### WHAT IS ASKED
Arrange every line of the listing below as a Markdown table with the columns Row and Line, numbering the rows and skipping blank lines.

### ENTRIES

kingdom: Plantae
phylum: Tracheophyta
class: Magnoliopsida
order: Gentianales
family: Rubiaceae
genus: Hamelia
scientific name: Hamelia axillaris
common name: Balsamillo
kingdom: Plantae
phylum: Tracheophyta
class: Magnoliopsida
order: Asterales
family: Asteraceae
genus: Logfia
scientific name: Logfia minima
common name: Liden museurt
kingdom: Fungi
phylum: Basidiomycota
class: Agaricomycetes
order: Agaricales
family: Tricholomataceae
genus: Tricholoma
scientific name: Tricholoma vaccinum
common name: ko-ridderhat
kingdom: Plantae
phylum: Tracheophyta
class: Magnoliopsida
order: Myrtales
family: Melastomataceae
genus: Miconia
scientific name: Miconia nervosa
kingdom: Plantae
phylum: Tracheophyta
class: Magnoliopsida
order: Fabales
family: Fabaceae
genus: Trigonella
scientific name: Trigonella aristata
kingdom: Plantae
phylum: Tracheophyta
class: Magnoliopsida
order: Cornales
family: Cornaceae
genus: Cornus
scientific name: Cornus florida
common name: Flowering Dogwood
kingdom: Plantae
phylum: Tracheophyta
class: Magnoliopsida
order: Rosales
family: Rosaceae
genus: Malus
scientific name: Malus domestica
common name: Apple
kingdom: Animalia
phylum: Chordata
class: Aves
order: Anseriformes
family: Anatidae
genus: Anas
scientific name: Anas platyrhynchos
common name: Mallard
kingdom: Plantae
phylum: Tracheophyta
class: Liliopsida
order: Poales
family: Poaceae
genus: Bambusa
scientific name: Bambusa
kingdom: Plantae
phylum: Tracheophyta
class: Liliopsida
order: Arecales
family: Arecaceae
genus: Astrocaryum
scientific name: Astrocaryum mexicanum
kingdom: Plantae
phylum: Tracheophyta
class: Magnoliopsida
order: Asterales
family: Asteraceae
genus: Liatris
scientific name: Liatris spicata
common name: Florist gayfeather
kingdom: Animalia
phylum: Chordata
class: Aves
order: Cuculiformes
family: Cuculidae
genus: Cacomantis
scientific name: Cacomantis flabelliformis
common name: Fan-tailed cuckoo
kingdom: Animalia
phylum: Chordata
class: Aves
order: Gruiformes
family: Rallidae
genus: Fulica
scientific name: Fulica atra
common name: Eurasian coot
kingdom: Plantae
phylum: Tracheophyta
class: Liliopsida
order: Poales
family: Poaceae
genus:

### OUTPUT BELOW
| Row | Line |
|---|---|
| 1 | kingdom: Plantae |
| 2 | phylum: Tracheophyta |
| 3 | class: Magnoliopsida |
| 4 | order: Gentianales |
| 5 | family: Rubiaceae |
| 6 | genus: Hamelia |
| 7 | scientific name: Hamelia axillaris |
| 8 | common name: Balsamillo |
| 9 | kingdom: Plantae |
| 10 | phylum: Tracheophyta |
| 11 | class: Magnoliopsida |
| 12 | order: Asterales |
| 13 | family: Asteraceae |
| 14 | genus: Logfia |
| 15 | scientific name: Logfia minima |
| 16 | common name: Liden museurt |
| 17 | kingdom: Fungi |
| 18 | phylum: Basidiomycota |
| 19 | class: Agaricomycetes |
| 20 | order: Agaricales |
| 21 | family: Tricholomataceae |
| 22 | genus: Tricholoma |
| 23 | scientific name: Tricholoma vaccinum |
| 24 | common name: ko-ridderhat |
| 25 | kingdom: Plantae |
| 26 | phylum: Tracheophyta |
| 27 | class: Magnoliopsida |
| 28 | order: Myrtales |
| 29 | family: Melastomataceae |
| 30 | genus: Miconia |
| 31 | scientific name: Miconia nervosa |
| 32 | kingdom: Plantae |
| 33 | phylum: Tracheophyta |
| 34 | class: Magnoliopsida |
| 35 | order: Fabales |
| 36 | family: Fabaceae |
| 37 | genus: Trigonella |
| 38 | scientific name: Trigonella aristata |
| 39 | kingdom: Plantae |
| 40 | phylum: Tracheophyta |
| 41 | class: Magnoliopsida |
| 42 | order: Cornales |
| 43 | family: Cornaceae |
| 44 | genus: Cornus |
| 45 | scientific name: Cornus florida |
| 46 | common name: Flowering Dogwood |
| 47 | kingdom: Plantae |
| 48 | phylum: Tracheophyta |
| 49 | class: Magnoliopsida |
| 50 | order: Rosales |
| 51 | family: Rosaceae |
| 52 | genus: Malus |
| 53 | scientific name: Malus domestica |
| 54 | common name: Apple |
| 55 | kingdom: Animalia |
| 56 | phylum: Chordata |
| 57 | class: Aves |
| 58 | order: Anseriformes |
| 59 | family: Anatidae |
| 60 | genus: Anas |
| 61 | scientific name: Anas platyrhynchos |
| 62 | common name: Mallard |
| 63 | kingdom: Plantae |
| 64 | phylum: Tracheophyta |
| 65 | class: Liliopsida |
| 66 | order: Poales |
| 67 | family: Poaceae |
| 68 | genus: Bambusa |
| 69 | scientific name: Bambusa |
| 70 | kingdom: Plantae |
| 71 | phylum: Tracheophyta |
| 72 | class: Liliopsida |
| 73 | order: Arecales |
| 74 | family: Arecaceae |
| 75 | genus: Astrocaryum |
| 76 | scientific name: Astrocaryum mexicanum |
| 77 | kingdom: Plantae |
| 78 | phylum: Tracheophyta |
| 79 | class: Magnoliopsida |
| 80 | order: Asterales |
| 81 | family: Asteraceae |
| 82 | genus: Liatris |
| 83 | scientific name: Liatris spicata |
| 84 | common name: Florist gayfeather |
| 85 | kingdom: Animalia |
| 86 | phylum: Chordata |
| 87 | class: Aves |
| 88 | order: Cuculiformes |
| 89 | family: Cuculidae |
| 90 | genus: Cacomantis |
| 91 | scientific name: Cacomantis flabelliformis |
| 92 | common name: Fan-tailed cuckoo |
| 93 | kingdom: Animalia |
| 94 | phylum: Chordata |
| 95 | class: Aves |
| 96 | order: Gruiformes |
| 97 | family: Rallidae |
| 98 | genus: Fulica |
| 99 | scientific name: Fulica atra |
| 100 | common name: Eurasian coot |
| 101 | kingdom: Plantae |
| 102 | phylum: Tracheophyta |
| 103 | class: Liliopsida |
| 104 | order: Poales |
| 105 | family: Poaceae |
| 106 | genus: |